The proposed AECE model demonstrated superior performance in detecting subtle attack patterns while balancing false positives and false negatives, achieving notable improvements in precision, recall, and F1-score compared to benchmark methods. The combination of attention mechanisms, effective feature prioritization, and architectural enhancements, such as the use of GELU activation and dropout layers, contributed to its robustness and adaptability in dynamic SDN environments. Future work may extend this research by exploring novel activation functions to enhance neural network convergence and mitigate gradient-related issues. We also plan to employ advanced optimization techniques, such as genetic algorithms, for fine-tuning hyperparameters to further improve detection performance.

This study highlights the potential of integrating attention-based methods and tailored loss functions to advance DDoS detection within SDN architectures, paving the way for more secure and efficient networks.
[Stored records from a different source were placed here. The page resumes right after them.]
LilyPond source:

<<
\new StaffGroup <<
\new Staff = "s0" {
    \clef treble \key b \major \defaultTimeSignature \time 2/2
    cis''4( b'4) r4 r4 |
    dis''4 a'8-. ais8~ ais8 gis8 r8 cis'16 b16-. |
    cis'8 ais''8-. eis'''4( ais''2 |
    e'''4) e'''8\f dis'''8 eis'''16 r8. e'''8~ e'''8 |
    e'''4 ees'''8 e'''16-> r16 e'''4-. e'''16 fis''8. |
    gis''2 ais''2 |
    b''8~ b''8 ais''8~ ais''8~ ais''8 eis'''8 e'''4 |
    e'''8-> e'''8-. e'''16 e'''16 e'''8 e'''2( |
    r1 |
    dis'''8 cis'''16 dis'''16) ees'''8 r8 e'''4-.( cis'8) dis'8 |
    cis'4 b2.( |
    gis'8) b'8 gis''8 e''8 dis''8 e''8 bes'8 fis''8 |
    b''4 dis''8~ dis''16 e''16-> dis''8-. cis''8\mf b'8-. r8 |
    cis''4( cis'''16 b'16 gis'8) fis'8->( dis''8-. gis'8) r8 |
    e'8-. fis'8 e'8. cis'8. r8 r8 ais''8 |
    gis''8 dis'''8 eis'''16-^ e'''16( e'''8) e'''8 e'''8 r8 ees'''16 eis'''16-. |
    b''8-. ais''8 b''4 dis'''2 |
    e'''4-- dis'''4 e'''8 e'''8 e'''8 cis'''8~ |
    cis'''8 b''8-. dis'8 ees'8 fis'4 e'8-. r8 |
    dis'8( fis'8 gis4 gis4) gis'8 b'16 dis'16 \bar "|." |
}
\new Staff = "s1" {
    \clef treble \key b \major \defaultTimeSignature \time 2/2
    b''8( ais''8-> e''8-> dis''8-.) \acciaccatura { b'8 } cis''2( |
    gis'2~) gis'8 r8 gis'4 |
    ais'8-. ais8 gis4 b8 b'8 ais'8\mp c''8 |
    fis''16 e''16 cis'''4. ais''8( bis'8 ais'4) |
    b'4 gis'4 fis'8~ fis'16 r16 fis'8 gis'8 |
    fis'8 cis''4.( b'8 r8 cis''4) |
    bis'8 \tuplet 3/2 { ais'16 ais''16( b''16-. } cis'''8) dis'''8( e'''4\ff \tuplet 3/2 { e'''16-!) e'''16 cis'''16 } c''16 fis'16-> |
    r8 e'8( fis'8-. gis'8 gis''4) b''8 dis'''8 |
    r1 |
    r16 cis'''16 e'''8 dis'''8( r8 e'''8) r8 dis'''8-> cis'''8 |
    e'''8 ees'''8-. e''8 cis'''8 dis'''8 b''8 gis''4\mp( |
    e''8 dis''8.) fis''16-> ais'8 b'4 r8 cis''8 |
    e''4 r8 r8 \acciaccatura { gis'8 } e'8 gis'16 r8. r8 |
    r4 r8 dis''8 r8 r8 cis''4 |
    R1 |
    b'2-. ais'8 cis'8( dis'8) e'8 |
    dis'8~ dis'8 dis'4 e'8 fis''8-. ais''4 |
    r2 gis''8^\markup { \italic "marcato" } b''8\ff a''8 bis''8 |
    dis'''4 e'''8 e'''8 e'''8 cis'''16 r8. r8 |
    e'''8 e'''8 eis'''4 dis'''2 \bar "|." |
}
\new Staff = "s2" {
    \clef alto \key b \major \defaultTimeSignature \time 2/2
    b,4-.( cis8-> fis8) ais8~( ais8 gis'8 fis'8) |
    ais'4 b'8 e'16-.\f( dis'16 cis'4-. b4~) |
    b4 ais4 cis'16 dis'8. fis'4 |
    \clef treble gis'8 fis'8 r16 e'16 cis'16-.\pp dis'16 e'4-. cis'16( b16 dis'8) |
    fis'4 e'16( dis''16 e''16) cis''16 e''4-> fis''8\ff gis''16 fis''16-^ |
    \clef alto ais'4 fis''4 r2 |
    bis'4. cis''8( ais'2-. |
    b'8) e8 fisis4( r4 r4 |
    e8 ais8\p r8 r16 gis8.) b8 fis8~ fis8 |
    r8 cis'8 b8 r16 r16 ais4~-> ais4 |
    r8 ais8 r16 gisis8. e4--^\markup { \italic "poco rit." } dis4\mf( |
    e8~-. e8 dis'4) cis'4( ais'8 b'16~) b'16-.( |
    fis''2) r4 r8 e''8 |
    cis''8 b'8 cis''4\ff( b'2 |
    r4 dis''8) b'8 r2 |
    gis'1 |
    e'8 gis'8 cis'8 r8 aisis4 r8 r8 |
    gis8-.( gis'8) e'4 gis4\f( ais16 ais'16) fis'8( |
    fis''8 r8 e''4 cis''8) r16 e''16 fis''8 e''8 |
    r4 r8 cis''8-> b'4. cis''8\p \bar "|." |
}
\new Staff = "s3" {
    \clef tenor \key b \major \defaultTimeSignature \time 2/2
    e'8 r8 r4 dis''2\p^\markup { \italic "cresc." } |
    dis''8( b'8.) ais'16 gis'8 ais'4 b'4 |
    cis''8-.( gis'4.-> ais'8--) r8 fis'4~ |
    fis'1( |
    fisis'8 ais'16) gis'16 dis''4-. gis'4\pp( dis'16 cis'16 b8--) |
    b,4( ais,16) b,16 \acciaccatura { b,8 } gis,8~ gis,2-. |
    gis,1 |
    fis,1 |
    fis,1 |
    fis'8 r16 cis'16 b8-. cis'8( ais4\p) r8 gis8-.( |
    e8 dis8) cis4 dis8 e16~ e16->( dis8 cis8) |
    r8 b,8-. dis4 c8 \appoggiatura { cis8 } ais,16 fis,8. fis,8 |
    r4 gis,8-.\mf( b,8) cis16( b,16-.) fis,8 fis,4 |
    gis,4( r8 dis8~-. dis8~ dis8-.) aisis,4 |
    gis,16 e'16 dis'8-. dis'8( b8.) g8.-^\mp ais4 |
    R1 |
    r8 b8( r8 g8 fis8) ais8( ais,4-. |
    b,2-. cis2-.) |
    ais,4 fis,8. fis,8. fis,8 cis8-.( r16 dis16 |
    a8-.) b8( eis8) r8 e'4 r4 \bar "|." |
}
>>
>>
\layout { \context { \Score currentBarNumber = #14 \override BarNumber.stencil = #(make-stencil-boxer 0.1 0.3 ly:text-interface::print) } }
Future research can focus on enhancing the interpretability and adaptability of the proposed AECE model to address evolving cyber threats in SDN environments. One promising avenue is the integration of Explainable AI (XAI) techniques, such as SHAP (SHapley Additive exPlanations) and LIME (Local Interpretable Model-Agnostic Explanations), to provide transparency in decision-making processes. This would enable network administrators to better understand the model’s predictions and improve trust in its deployment for critical systems. Additionally, extending the model to handle zero-day attacks through transfer learning and semi-supervised learning frameworks could improve generalization capabilities for unseen attack patterns. Incorporating federated learning approaches may also address privacy concerns by enabling distributed detection across multiple SDN domains without centralizing sensitive traffic data.